For compliance reasons, tokens like Ondo-OUSG/Matrixdoc-STBT are only available to qualified investors. Even the recently launched USDY, which has more relaxed conditions, still requires KYC and a minting period of up to two months. The value contributed by TProtocol is to maximize the interest of government bond tokens by using the institutional mortgage lending model and transfer it to USDC depositors, allowing ordinary users to enjoy government bond yields.

Unlike institutional credit loans that frequently default in the past, TProtocol focuses on dedicated products. For example, the terms of STBT clearly specify that the investment object is short-term government bonds and government bond repurchase agreements.
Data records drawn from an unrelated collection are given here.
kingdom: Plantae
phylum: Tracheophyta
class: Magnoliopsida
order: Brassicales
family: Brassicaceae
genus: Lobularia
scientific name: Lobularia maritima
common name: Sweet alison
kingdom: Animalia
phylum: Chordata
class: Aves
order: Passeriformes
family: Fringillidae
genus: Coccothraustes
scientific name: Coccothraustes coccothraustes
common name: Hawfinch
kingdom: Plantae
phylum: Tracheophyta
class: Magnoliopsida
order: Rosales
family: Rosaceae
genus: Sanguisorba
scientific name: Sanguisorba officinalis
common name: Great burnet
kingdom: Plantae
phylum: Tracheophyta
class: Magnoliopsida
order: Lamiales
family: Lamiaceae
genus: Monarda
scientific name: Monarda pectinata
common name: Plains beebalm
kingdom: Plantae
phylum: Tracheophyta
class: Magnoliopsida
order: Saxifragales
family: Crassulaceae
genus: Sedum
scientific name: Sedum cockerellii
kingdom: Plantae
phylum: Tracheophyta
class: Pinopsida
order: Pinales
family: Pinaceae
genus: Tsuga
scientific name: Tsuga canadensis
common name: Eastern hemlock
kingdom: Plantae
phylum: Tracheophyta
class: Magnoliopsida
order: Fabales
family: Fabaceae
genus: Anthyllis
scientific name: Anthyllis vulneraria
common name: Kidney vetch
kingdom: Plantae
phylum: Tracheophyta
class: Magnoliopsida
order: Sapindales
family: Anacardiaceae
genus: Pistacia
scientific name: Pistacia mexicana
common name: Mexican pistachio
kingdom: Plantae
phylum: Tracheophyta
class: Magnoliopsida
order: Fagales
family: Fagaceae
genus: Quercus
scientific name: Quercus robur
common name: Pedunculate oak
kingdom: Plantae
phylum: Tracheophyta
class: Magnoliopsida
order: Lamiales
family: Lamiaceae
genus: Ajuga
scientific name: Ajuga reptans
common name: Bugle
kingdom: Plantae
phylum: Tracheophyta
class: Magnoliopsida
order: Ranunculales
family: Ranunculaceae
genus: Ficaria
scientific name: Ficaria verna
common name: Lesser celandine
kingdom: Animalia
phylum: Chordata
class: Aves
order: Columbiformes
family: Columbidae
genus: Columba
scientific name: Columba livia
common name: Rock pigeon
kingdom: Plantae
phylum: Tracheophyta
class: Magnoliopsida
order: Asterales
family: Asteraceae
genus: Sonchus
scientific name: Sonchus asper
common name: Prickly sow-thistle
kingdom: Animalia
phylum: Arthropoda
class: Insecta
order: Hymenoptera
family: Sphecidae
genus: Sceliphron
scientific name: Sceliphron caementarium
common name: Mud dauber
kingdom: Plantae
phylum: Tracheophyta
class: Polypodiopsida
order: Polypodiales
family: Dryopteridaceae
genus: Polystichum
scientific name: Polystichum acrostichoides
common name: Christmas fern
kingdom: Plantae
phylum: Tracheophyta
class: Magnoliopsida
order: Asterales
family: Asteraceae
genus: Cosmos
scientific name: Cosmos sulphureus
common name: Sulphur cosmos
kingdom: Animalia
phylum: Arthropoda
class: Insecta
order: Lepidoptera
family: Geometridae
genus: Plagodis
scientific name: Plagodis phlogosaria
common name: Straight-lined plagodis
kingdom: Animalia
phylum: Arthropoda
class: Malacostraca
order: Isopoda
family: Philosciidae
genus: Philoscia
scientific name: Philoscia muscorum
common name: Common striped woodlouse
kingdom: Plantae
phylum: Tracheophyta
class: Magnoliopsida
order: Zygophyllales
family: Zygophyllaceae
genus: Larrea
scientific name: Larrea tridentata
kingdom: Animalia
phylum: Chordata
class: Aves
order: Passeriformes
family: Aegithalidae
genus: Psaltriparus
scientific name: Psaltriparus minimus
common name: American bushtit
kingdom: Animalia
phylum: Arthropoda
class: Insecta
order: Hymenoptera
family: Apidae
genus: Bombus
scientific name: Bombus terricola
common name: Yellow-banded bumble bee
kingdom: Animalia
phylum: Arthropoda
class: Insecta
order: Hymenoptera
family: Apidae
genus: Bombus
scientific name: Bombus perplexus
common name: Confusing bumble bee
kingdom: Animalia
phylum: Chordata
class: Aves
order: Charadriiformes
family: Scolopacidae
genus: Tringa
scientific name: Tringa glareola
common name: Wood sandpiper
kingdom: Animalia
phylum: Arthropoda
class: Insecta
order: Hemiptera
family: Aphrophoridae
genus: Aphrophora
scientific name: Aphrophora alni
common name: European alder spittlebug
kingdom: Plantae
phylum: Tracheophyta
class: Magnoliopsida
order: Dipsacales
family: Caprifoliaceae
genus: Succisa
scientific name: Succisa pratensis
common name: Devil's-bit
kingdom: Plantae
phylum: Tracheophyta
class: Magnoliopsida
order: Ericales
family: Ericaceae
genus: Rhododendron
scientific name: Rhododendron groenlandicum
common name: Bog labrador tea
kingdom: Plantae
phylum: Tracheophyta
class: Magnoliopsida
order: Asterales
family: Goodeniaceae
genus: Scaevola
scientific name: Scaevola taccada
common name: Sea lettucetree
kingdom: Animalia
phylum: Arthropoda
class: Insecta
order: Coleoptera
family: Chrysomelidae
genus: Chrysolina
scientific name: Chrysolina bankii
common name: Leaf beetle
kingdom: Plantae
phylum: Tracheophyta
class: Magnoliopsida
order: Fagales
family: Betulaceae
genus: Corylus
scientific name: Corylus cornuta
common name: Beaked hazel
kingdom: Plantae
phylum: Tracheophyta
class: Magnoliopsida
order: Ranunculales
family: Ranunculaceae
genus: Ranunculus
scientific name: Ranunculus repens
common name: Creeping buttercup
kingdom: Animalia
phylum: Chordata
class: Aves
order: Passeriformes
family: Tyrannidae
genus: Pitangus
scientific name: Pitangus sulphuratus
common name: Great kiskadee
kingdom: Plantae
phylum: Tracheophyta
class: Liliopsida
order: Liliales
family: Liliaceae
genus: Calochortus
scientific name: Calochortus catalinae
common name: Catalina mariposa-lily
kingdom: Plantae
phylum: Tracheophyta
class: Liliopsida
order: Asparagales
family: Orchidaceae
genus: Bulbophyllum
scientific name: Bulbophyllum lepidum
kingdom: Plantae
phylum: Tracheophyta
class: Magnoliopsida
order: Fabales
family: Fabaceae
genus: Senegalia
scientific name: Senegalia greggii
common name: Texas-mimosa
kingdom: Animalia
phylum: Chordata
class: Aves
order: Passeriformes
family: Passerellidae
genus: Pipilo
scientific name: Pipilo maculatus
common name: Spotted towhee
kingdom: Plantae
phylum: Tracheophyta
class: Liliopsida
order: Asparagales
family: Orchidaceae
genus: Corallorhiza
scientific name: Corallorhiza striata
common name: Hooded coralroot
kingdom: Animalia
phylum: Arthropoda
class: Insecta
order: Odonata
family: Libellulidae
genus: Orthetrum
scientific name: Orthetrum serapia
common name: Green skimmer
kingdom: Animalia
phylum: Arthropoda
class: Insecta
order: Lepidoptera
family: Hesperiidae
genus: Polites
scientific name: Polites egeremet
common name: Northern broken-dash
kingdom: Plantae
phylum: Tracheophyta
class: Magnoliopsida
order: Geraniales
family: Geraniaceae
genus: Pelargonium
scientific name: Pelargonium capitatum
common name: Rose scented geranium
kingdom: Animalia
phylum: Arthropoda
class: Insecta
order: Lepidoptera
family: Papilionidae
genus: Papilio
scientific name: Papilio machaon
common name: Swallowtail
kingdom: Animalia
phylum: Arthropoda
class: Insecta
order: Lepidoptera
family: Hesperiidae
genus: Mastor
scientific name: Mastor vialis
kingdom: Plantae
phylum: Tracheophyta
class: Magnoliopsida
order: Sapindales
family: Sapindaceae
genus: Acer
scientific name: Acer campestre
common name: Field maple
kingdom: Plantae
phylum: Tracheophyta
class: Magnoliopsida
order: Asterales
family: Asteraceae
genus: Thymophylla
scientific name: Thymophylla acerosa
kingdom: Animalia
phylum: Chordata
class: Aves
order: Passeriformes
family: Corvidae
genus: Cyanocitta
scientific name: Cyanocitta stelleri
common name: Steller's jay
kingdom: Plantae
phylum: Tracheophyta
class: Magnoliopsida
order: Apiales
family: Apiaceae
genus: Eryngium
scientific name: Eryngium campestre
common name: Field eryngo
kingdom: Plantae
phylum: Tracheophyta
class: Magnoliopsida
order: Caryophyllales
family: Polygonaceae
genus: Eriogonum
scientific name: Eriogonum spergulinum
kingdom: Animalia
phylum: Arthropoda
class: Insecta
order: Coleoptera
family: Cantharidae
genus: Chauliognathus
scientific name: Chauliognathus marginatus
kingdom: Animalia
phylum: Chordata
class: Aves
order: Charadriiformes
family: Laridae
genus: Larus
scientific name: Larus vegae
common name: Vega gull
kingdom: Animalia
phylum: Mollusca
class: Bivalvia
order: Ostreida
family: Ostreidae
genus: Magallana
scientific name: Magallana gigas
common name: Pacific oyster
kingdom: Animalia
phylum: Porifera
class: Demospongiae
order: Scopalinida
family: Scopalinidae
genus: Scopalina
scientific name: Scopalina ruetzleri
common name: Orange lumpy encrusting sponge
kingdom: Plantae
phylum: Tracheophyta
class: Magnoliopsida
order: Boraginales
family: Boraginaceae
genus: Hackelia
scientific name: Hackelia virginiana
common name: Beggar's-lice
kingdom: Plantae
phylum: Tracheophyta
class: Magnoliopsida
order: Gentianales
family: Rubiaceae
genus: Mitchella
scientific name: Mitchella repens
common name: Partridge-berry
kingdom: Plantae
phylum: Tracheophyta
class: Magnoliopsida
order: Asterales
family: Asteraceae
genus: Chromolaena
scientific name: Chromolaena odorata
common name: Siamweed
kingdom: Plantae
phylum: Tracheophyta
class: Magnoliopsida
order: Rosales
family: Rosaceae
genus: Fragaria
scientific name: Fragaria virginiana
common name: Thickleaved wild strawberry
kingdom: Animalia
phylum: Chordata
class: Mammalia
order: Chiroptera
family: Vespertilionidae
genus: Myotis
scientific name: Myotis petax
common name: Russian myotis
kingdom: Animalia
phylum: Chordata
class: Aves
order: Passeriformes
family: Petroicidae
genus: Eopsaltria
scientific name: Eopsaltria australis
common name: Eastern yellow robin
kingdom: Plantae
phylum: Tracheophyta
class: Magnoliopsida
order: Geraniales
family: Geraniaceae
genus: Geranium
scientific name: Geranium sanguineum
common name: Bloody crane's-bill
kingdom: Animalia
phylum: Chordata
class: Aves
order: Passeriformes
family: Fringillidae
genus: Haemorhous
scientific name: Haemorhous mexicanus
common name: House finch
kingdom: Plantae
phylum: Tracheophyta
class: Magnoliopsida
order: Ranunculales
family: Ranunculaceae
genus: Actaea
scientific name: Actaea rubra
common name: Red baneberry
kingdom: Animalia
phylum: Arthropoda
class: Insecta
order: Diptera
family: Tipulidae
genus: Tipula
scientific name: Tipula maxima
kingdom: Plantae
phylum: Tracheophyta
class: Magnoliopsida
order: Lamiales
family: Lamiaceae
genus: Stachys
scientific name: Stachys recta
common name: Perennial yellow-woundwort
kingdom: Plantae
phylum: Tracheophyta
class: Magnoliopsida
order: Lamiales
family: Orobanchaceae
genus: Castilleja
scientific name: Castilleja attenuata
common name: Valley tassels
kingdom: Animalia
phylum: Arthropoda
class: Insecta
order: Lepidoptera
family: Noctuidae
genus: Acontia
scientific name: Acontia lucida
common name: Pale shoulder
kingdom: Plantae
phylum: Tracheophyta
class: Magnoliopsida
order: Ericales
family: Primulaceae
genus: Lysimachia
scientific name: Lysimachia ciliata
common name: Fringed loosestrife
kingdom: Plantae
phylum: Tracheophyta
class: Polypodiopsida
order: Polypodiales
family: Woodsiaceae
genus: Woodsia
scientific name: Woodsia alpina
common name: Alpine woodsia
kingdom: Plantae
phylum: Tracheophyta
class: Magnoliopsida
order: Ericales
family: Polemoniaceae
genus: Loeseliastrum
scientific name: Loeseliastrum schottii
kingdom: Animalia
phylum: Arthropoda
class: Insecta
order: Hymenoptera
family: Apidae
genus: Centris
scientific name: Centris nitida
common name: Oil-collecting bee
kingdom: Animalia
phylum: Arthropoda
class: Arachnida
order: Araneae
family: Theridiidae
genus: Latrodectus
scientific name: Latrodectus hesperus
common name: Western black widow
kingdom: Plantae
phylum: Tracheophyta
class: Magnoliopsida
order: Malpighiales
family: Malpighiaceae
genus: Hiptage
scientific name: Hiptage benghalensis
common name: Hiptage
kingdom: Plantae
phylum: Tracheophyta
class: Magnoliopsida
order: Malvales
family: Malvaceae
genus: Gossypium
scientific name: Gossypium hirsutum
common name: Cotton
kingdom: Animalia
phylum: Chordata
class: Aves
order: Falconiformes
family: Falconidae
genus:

It also regularly publishes asset reports and has collaborated with Chainlink for reserve verification.

Of course, although there is verification, it still relies on trust in the underlying government bond asset custodian. Therefore, TProtocol will launch independent pools to isolate risks for different RWA assets. For example, if there is a collaboration with Ondo in the future, a new Ondo Pool will be created to store USDC for the new token rUSDP-Ondo, thus isolating risks.

The design of Tprotocol is also relatively Degen in other aspects, such as the design of governance tokens TPS/esTPS, which is similar to GMX. The longer they are held, the higher the dividends. In addition, a dual-layer structure of iUSDP/USDP has been designed. Similar to the architecture of sfrxETH/frxETH, iUSDP is the profit-accumulating version of rUSDP, while USDP does not generate profit and is used to provide liquidity on DEX and other platforms.

This model allows Tprotocol to improve capital efficiency and increase the income of iUSDP by bribing other protocols, so that its income can exceed the income of regular government bonds, similar to the income improvement model of sfrxETH.

At present, the competition in the RWA sector is fierce, and MakerDAO has already taken an absolute advantage. However, as an over-collateralized stablecoin, the proportion of assets that MakerDAO can use to purchase government bonds is limited. Previously, MakerDAO used USDC in the PSM module to withdraw and purchase government bonds, but the space for this is not particularly large anymore. If there are too many users storing DAI to earn interest, the interest rate may even drop below the government bond rate.

Summary

Tprotocol uses the model of institutional collateralized RWA asset lending to transfer the pure income of government bond tokens to general users who do not need KYC, and follows the design pattern of sfrxETH/frxETH to give them the opportunity to earn income higher than the basic income of government bonds.